Stocks are categorized in several ways, so to know which ones are the good types of stocks to invest in, you need to understand a little about these categories. Investors trade stocks by size, type, region and index, and the more you learn about trading stocks, the more diverse you can make your portfolio. Learning enough about a stock to decide on investing in it takes time, and learning enough about an entire portfolio takes even more time. A lot of investors save themselves the time of researching stocks by investing in funds, such as index or mutual funds.
When it comes to the types of stocks investors trade, they’re typically broken down into market capitalization, growth rate and industry. Diversifying a portfolio is a matter of choosing stocks from companies of different sizes, from different industries and experiencing different rates of growth. This strategy prevents the entire portfolio from losing value if one sector of the economy starts performing poorly.

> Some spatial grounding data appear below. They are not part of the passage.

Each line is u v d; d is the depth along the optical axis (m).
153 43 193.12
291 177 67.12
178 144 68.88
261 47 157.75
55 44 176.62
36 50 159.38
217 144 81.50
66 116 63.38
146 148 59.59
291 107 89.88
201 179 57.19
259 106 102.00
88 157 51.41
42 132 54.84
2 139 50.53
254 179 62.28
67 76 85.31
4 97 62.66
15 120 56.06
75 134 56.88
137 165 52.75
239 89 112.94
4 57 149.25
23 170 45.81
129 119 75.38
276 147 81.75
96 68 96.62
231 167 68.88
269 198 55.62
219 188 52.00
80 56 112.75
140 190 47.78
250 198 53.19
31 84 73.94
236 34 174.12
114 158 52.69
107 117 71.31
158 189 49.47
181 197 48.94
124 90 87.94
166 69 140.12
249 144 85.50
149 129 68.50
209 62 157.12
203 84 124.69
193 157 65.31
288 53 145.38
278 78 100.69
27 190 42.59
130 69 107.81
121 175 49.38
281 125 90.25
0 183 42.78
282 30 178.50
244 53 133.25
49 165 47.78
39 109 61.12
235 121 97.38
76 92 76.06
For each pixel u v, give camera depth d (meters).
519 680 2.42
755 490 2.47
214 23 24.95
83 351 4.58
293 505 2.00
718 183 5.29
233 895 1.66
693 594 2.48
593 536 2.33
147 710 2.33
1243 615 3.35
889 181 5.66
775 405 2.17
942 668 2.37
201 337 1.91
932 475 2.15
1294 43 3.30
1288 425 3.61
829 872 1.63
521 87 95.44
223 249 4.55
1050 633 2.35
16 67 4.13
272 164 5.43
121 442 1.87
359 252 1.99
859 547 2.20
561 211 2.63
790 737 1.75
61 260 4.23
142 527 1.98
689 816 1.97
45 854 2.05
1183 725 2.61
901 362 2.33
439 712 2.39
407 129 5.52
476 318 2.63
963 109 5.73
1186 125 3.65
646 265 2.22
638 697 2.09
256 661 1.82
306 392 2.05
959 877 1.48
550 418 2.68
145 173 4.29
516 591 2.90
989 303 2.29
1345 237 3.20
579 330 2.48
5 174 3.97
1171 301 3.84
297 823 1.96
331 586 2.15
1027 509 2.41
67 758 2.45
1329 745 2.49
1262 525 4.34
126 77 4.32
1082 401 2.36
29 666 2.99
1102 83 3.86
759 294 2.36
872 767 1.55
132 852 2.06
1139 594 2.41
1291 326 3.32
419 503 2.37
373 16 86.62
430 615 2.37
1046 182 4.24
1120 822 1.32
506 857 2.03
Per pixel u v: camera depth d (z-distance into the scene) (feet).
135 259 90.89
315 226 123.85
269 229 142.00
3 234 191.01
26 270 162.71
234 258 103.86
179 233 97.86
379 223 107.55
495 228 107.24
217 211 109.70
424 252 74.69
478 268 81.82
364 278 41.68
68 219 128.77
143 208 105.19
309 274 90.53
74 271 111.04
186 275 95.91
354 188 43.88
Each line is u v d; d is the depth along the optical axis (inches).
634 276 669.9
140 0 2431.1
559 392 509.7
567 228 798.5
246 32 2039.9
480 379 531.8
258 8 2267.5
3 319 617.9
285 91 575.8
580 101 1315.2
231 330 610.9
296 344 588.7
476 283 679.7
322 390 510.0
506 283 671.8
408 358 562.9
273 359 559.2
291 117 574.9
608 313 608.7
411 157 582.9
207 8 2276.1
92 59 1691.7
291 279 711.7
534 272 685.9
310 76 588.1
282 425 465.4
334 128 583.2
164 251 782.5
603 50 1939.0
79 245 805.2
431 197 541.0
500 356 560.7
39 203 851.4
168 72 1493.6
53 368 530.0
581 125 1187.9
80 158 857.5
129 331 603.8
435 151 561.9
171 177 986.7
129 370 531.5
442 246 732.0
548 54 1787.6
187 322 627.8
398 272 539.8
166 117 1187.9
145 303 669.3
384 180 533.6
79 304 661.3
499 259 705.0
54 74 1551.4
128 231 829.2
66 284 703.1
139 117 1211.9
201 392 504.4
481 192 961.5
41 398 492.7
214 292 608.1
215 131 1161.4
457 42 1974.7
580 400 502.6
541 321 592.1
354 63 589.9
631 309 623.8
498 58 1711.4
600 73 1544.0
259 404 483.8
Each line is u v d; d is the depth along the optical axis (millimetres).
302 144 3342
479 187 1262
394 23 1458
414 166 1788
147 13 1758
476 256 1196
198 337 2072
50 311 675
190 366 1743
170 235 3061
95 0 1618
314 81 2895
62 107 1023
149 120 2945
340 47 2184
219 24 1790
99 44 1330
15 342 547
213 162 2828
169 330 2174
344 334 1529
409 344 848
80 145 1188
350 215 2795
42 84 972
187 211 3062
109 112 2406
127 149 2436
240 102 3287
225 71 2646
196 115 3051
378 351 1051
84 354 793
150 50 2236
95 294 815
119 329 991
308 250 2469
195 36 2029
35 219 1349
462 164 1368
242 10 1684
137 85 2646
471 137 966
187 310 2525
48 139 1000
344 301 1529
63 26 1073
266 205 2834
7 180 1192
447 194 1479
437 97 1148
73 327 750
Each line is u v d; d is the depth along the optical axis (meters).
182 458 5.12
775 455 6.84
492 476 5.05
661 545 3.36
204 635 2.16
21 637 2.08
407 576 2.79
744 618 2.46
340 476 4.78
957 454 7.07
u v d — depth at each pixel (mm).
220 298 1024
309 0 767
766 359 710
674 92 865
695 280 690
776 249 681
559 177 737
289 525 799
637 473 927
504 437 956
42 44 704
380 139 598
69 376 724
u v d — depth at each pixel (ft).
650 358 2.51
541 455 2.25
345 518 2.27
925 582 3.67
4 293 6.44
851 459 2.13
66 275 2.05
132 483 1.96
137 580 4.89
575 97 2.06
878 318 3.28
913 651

How Are Stocks Categorized by Style, Size and Sector
A stock’s style refers to its rate of return, and stocks that are experiencing faster-than-average growth are put into the growth category, according to CNN Money. Stocks that are experiencing normal growth are put into the value category. Growth and value stocks each have their purposes, and some investors will want to invest mainly in one or the other. Risk-averse investors, in particular, tend to invest in value stocks, which carry less risk of tanking than growth stocks.
When investors categorize stocks by size, they sort them by small, middle and large capitalization, or small-cap, mid-cap and large-cap for short. A stock’s size coincides with its growth rate as smaller companies typically grow more quickly than larger ones. For example, a company with tens of billions of dollars of market capitalization would most likely be a value stock, while a smaller firm would be more likely to grow at an above-average rate. Investors looking for a diverse portfolio should research stocks with different market capitalization as well as growth rate.
The best way to diversify a portfolio is to buy stocks from different sectors. For example, rather than buying 10 stocks from green tech startups, a selection of stocks from the energy sector, health sector, retail sector and other sectors would help buffer sudden losses caused by changes in the economy. The easiest way to buy stocks across a wide range of sectors is to invest in an index fund, which simply puts money into stocks from an entire index, such as Standard and Poor’s 500.
Judging Your Willingness to Take Risks
The stocks you invest in should reflect how much risk you’re willing to take, according to NASDAQ. If you don’t feel comfortable losing 10 percent of your investment in a single day, you shouldn’t put all your money in small, dynamic, high-growth stocks. The opposite side of this argument is that you can’t expect to earn 10 percent of your investment in a single day without taking this risk, either. Investors who plan to hold onto their stocks for many years or decades should do their best to create a diverse portfolio, adding to it as they find interesting, new companies.
The trick to buying the best stocks is researching the companies in which you plan to invest. Understanding good types of stocks to invest in is a matter of knowing your interests and tolerance of risk.